Creamy pea pasta with lemon and garlic


1/2 lb (227g) pasta shape that holds a lot of sauce
1/2 cup (118mL) heavy cream
1 lemon
1 1/2 cups (200g) frozen peas
fresh herbs (I like a lot of basil and a little mint)
garlic (I like one clove per person but that’s very strong)
salt, pepper, etc
grated parm or pecorino cheese (I like a big pile per person)
panko toasted in a little butter for garnish

If you want the breadcrumb topping, start by melting a thin film of butter in your pasta pot, pour in a few pinches of panko per person, stir and cook until brown — remove and reserve. Rinse out the pot, fill it up with water for the pasta, salt the water and get it coming to a boil.

Zest the lemon and mix in the zest with the cream, along with enough lemon juice to curdle the cream and make it thick — I like the juice of half the lemon, but that’s pretty tart. A teaspoon or so of juice should thicken the cream in seconds.

Peel the garlic.

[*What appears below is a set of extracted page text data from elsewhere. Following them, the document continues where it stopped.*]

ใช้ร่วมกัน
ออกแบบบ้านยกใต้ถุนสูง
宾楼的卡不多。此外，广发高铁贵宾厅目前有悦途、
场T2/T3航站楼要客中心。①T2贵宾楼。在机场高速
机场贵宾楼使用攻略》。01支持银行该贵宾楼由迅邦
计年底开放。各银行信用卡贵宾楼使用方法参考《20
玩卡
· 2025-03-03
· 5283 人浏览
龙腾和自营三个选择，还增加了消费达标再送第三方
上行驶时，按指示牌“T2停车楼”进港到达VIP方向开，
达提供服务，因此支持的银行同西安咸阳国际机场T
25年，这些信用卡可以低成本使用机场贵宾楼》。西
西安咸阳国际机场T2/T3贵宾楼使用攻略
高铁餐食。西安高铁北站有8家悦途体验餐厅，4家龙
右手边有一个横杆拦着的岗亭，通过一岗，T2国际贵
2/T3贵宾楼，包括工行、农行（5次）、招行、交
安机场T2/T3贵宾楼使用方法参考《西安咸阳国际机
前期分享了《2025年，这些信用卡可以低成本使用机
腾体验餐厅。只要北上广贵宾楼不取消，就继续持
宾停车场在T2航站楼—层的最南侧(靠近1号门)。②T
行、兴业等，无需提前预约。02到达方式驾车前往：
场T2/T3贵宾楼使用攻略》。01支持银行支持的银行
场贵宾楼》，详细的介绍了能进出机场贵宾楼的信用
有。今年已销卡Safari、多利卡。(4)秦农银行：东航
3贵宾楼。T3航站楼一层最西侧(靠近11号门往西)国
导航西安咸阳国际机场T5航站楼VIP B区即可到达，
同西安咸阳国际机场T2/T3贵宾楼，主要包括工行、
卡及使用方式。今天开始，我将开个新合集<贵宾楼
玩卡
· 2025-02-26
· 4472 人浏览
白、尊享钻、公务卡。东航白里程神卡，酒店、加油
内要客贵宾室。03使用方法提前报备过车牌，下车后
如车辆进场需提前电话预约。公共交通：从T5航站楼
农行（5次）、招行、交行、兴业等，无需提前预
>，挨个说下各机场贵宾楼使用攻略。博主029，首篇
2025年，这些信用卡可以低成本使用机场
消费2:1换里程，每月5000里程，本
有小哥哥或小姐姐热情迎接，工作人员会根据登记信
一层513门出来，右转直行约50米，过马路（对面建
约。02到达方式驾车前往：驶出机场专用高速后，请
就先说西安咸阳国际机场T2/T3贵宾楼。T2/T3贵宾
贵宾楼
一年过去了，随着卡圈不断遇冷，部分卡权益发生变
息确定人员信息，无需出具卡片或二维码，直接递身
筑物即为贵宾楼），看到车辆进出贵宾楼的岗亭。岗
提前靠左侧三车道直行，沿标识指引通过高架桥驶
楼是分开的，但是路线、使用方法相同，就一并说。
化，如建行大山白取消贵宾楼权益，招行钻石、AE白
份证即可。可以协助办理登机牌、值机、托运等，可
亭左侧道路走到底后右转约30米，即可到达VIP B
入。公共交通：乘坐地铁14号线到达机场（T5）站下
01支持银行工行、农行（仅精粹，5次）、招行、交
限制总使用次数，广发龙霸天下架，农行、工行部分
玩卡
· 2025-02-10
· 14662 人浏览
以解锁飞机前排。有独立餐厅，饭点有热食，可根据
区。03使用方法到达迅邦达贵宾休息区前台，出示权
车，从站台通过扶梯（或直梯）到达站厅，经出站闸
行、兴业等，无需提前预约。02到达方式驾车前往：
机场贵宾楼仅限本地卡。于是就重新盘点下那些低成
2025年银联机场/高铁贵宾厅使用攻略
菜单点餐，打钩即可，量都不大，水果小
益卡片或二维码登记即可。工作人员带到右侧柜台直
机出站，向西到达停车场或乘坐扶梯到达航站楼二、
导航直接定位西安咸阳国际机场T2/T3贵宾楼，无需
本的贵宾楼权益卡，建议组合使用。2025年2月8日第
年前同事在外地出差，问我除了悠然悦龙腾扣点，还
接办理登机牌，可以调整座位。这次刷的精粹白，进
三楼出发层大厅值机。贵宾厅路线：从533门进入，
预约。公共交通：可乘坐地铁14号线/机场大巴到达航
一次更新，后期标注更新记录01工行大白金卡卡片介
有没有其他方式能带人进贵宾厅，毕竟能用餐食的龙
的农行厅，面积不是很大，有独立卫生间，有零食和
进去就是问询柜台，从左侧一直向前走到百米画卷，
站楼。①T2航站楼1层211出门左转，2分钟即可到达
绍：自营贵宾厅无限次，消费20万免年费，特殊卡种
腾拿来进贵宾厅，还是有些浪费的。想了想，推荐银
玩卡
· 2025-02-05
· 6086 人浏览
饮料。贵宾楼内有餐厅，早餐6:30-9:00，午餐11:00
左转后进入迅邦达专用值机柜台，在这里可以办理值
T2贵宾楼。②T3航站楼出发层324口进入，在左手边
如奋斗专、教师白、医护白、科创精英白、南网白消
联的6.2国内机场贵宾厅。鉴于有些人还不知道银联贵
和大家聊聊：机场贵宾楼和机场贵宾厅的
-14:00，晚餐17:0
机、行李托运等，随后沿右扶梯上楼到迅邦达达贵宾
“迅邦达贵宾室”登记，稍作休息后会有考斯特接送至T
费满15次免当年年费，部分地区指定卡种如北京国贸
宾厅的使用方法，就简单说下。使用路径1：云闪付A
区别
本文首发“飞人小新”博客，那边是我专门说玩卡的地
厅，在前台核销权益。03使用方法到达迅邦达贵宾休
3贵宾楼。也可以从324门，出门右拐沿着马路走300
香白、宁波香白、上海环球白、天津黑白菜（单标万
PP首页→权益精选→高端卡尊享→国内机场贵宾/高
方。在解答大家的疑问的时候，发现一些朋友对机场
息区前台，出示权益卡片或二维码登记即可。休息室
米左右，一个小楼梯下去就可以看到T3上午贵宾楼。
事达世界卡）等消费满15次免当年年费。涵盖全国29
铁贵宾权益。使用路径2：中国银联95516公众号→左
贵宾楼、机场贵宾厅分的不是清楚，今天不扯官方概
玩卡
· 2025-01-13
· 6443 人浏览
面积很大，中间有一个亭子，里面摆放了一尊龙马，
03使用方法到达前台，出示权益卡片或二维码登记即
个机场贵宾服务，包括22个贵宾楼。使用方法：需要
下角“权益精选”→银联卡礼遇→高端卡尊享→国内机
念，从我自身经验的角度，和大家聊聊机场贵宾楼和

Thaw the peas, cool them down with cold water to preserve their color, and drain.

If you have a food processor or some such, you can just combine the garlic, peas, cream mixture, fresh herbs, as much grated cheese as you want, salt and pepper to taste, and puree until smooth — maybe set aside a few whole peas for texture.

If you’re doing this by hand, chop the garlic and then grind it down with some coarse salt and the side of your knife. Put it in the cream. Finely chop the fresh herbs and stir those into the cream asap (the lemon juice will keep them from turning brown). Mash the peas manually (just make sure each skin is popped open) and stir them into the cream, along with as much cheese as you want and salt and pepper to taste.

Boil the pasta until al dente, and save some of the pasta water when you drain. In nothing but the residual heat of the pasta, stir in the sauce. Loosen it up with some reserved pasta water, if necessary. Serve and top with the breadcrumbs.